In the process of telling your story and exploring your emotions, you may have already identified losses that resulted from the miscarriage.
Although this is a difficult step, you may feel a certain amount of relief when you’re able to put a name to the loss(es) you’ve experienced. You can use the space below to identify your losses.
Identifying and acknowledging your loss(es) is important. Deciding to accept and resolve them is even more important. The decision to accept and resolve the loss(es) you identified above is a decision to grieve them.
And the decision to grieve your losses is a decision to feel pain.
Our culture minimizes grief by either denying it or promoting quick and efficient ways to deal with it. However, neither of these strategies work because grief is real and grieving is a process. Masking the reality of grief and the pain that is felt doesn’t benefit those who are suffering from loss.
Your losses are real. Your grief is real. Your pain is real. Your ability to move through the grieving process and experience healing is also real.
Grieving rarely moves through a series of steps in a linear fashion. Grief tends to intensify and diminish in cycles over a period of time. People work through their grieving processes differently—some more quickly then others. The intensity of feeling also varies from person to person.
People who have the support of family and friends are often able to move through this process of dealing with the reality of grief and loss. However, family and friends aren’t always willing or able to lend support to someone experiencing grief after an abortion. There are also times when people get stuck somewhere in the grief cycle and find themselves unable to complete the process.

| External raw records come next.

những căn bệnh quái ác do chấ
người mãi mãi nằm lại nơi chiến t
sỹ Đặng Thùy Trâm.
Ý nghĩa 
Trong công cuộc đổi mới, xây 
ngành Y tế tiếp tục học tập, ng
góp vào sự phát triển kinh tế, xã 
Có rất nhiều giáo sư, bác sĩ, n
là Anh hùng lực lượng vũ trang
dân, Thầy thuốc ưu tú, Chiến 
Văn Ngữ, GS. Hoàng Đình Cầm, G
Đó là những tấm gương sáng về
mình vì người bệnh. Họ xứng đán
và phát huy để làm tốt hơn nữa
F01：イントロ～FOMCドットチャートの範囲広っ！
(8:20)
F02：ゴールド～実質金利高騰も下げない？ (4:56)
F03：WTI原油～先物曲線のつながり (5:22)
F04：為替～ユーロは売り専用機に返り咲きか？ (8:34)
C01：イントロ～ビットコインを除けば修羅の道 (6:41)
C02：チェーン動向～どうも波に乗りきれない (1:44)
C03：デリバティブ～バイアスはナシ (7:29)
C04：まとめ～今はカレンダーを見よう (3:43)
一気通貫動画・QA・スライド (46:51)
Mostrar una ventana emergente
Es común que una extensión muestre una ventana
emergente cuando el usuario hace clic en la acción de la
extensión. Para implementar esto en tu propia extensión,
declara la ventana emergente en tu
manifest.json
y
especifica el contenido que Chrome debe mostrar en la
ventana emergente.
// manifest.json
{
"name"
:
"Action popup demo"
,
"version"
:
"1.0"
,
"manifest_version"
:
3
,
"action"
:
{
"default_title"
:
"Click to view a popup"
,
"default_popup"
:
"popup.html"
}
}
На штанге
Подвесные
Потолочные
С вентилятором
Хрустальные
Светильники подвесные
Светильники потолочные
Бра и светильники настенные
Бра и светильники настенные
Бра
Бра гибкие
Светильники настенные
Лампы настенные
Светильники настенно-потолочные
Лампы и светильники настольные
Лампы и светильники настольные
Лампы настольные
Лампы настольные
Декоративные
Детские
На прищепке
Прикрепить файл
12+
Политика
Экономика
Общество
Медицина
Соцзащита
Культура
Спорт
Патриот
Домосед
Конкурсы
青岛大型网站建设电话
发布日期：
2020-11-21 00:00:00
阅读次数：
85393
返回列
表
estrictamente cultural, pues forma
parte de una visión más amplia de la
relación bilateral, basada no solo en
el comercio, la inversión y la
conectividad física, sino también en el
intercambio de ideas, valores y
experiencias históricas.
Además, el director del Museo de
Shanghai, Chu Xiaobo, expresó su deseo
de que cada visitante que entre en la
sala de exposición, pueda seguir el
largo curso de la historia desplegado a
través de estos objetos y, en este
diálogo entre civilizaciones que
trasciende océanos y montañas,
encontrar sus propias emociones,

This is when the aid of a trained counselor or support group is recommended.
As you move through the grieving process, it will be helpful for you to gather support from others, to be patient with yourself, to give yourself time and space to work through the process, to understand that each person’s journey is unique, and to know that the pain will diminish over time.

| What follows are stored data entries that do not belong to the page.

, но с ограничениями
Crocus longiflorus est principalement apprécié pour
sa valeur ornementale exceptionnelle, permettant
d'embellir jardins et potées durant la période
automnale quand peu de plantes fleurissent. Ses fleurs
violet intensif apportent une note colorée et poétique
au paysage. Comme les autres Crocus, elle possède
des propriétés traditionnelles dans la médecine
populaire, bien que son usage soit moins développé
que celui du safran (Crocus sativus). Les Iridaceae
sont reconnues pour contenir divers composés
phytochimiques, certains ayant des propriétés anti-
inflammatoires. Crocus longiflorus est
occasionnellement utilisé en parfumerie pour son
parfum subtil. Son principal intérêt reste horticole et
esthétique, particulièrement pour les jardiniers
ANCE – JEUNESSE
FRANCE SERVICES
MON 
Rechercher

When you are ready, you may wish to memorialize your child on the Memorial page. You may also wish to find a way that is meaningful to you to symbolize acceptance of your loss(es). Some people find writing a symbolic letter helpful.

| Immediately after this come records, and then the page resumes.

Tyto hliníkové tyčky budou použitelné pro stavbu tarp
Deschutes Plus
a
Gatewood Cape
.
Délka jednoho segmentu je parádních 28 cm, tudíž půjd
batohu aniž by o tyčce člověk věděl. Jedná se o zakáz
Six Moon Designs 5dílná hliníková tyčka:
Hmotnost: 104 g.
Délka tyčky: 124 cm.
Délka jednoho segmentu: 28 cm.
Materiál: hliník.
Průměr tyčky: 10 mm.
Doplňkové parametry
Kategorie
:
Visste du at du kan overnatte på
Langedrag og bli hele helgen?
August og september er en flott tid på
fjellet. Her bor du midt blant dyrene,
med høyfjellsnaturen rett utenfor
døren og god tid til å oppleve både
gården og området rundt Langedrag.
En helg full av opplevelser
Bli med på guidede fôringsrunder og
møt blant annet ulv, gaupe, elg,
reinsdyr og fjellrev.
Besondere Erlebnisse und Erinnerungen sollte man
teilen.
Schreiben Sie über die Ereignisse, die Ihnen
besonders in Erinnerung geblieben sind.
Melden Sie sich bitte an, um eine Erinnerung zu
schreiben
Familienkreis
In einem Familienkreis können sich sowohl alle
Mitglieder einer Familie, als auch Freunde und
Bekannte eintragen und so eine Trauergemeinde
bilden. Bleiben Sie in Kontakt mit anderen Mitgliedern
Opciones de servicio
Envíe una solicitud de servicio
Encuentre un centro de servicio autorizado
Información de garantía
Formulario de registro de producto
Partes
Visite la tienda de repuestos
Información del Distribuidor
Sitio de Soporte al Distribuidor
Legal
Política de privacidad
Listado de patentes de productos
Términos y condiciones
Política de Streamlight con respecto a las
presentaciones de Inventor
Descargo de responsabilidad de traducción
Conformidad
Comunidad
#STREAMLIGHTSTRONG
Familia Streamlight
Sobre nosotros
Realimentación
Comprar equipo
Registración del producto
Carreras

Sometimes writing a symbolic letter that expresses your loss(es) and/or your feelings to the individuals involved, reading the letter to yourself, and then destroying the letter can be helpful. These letters are not meant for sending, saving, or posting.
Note: If you’re dealing with anger, disappointment, guilt, or shame in your relationship to God, or if you’re seeking forgiveness from God, you will benefit from seeking spiritual counsel.